--- What to work on ---
**A.** In the lecture notes on merge sort, about how long should a selection or insertion sort take when n is 1000000?
**B.** Copy the lecture notes on merge sort word for word, everything from "Last week we" down to "Both use recursion.".

CS 240: Lecture 6 - Merge Sort

Dear students:

Last week we examined two sort algorithms. They contained little magic, but they were also slow. This week we look at two faster sorts: merge sort and quick sort. Both use recursion.

Concrete

Insertion sort and selection sort can be written in just a few lines of code, but the cost of each of those lines is quite high. Both algorithms are $\Theta(n^2)$. Suppose you have a processor that runs at 3.5 gigahertz. That means its clock ticks many times per second. Let's generously assume that one operation of the sorting algorithm can execute on each of those clock ticks. Then we have this sorting speed:

$$\frac{3.5 \times 2^{30} \text{ operations}}{1 \text{ second}}$$

Since there are $n^2$ operations for these sorts, we have this total running time:

$$\begin{align} \text{time} &= \frac{n^2 \text{ operations}}{1 \text{ sort}} \times \frac{1 \text{ second}}{3.5 \times 2^{30} \text{ operations}} \\ &= \frac{n^2}{3.5 \times 2^{30}} \text{ seconds per sort} \end{align}$$

When $n = 1000000$, we can expect a selection or insertion sort to take ~266 seconds. That's not very fast. We need something better. The better algorithm we look at today is merge sort.

--- Listed records ---

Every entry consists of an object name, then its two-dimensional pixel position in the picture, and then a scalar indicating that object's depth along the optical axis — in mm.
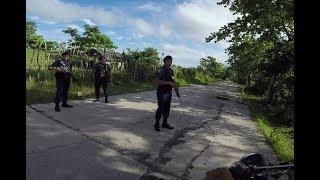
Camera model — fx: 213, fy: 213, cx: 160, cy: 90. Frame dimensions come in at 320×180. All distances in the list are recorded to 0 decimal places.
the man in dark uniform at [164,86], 5310
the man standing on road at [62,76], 5973
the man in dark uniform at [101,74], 7598
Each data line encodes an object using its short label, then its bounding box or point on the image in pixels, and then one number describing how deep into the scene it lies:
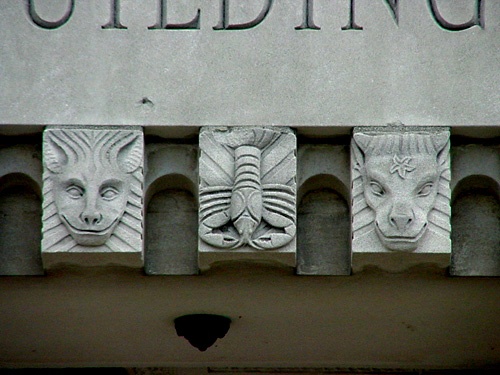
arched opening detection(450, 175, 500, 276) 13.69
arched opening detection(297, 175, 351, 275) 13.70
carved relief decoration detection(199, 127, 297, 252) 13.22
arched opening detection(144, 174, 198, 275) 13.76
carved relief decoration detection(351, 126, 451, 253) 13.12
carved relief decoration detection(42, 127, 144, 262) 13.21
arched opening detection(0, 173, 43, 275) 13.81
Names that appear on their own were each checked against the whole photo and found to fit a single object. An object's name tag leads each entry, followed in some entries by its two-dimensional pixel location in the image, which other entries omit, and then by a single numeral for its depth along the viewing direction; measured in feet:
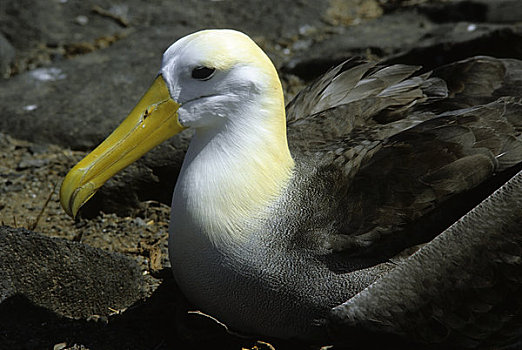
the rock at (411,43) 46.57
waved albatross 27.58
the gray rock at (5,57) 54.08
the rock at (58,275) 31.78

--- Answer list ---
**A.** About 266 seconds.

**B.**
Last week we examined two sort algorithms. They contained little magic, but they were also slow. This week we look at two faster sorts: merge sort and quick sort. Both use recursion.